A. N. Wilson’s Return |
by Diane Singer |
Following up on Kim's post, Dr. Benjamin Wiker has a wonderful article on Wilson's recent re-conversion to Christianity. He quotes Wilson's description of the cultural conditions that first led him away from Christianity, conditions we recognize all around us:
Like most educated people in Britain and Northern Europe..., I have grown up in a culture that is overwhelmingly secular and anti-religious. The universities, broadcasters and media generally are not merely non-religious, they are positively anti.
To my shame, I believe it was this that made me lose faith and heart in my youth. It felt so uncool to be religious. With the mentality of a child in the playground, I felt at some visceral level that being religious was unsexy, like having spots or wearing specs.
This playground attitude accounts for much of the attitude towards Christianity that you pick up, say, from the alternative comedians, and the casual light blasphemy of jokes on TV or radio.
It also lends weight to the fervour of the anti-God fanatics, such as the writer Christopher Hitchens and the geneticist Richard Dawkins, who think all the evil in the world is actually caused by religion.

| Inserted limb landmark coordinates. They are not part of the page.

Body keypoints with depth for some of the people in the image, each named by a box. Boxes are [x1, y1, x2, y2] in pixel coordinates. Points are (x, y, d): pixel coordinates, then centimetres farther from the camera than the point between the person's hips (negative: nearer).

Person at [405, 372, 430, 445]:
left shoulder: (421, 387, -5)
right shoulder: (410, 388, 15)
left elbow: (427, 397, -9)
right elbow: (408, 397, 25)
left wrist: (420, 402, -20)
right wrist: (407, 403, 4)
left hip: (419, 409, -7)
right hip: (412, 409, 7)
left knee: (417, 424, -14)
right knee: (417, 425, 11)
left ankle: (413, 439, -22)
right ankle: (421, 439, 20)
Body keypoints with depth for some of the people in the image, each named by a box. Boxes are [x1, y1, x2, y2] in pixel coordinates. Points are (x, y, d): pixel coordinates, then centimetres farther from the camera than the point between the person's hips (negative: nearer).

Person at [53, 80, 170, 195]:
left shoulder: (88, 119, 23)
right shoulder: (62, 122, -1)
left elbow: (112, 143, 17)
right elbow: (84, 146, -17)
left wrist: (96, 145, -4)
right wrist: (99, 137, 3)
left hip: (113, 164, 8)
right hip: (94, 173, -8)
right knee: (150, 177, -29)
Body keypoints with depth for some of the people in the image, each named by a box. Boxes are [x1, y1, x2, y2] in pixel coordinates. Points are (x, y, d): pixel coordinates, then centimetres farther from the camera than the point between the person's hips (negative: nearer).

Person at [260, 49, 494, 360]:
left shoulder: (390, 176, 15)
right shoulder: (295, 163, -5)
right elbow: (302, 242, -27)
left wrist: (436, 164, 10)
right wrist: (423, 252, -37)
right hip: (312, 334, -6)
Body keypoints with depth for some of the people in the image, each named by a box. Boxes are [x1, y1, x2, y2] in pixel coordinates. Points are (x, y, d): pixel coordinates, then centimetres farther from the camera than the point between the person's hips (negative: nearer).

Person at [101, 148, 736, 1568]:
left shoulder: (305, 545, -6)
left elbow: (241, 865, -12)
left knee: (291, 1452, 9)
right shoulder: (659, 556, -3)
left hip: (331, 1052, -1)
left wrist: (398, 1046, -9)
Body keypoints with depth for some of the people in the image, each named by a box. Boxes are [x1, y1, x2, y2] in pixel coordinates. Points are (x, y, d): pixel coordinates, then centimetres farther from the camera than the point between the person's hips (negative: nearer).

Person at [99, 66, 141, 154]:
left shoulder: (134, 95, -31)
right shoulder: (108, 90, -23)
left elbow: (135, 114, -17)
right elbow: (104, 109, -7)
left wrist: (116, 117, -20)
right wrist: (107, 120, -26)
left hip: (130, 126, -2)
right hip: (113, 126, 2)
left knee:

I celebrate Wilson's return to Christ, but I wonder how many of us -- even those who have never turned away from our Savior -- are affected by that same negative culture. How much do I allow this subtle and not-so-subtle prejudice against Christianity to lead me to be less trusting in God, less bold in my witness, and less likely to see the need to think Christianly about all of life? To what degree am I more concerned with what the world thinks of Christians (and me) than I am of what Christ thinks of me? Food for thought...
Less then many, largely because I respect said negative culture less then many. Is cussedness a legitimate defense against apostasy?
Posted by: Jason Taylor | May 08, 2009 at 07:17 PM
Diane, the hesitance creeps in quietly. I think it's one of those cumulative things that you *think* you're resisting or dismissing, but does eventually take a toll on your mind.
I notice it most when I write a newspaper column that's overtly Christian and find myself more on the nervous side than is usual. Is it that I want so much to get the gospel right? Or is it that I have to (once again) get over my discomfort about being publicly "Jesus-y?"
I have to sort through that small internal quandry a few times a year. Thus far, deadlines have always meant I don't have time to blunt the clarity of the truth with rewrites.
Maybe Jason Taylor could send me some Cussedness Pills to take the edge off the overall experience?
Posted by: Rachel Coleman | May 09, 2009 at 10:22 AM
Rachel, Lovely line: "the hesitance creeps in quietly." I think you have identified a common problem. Thank you.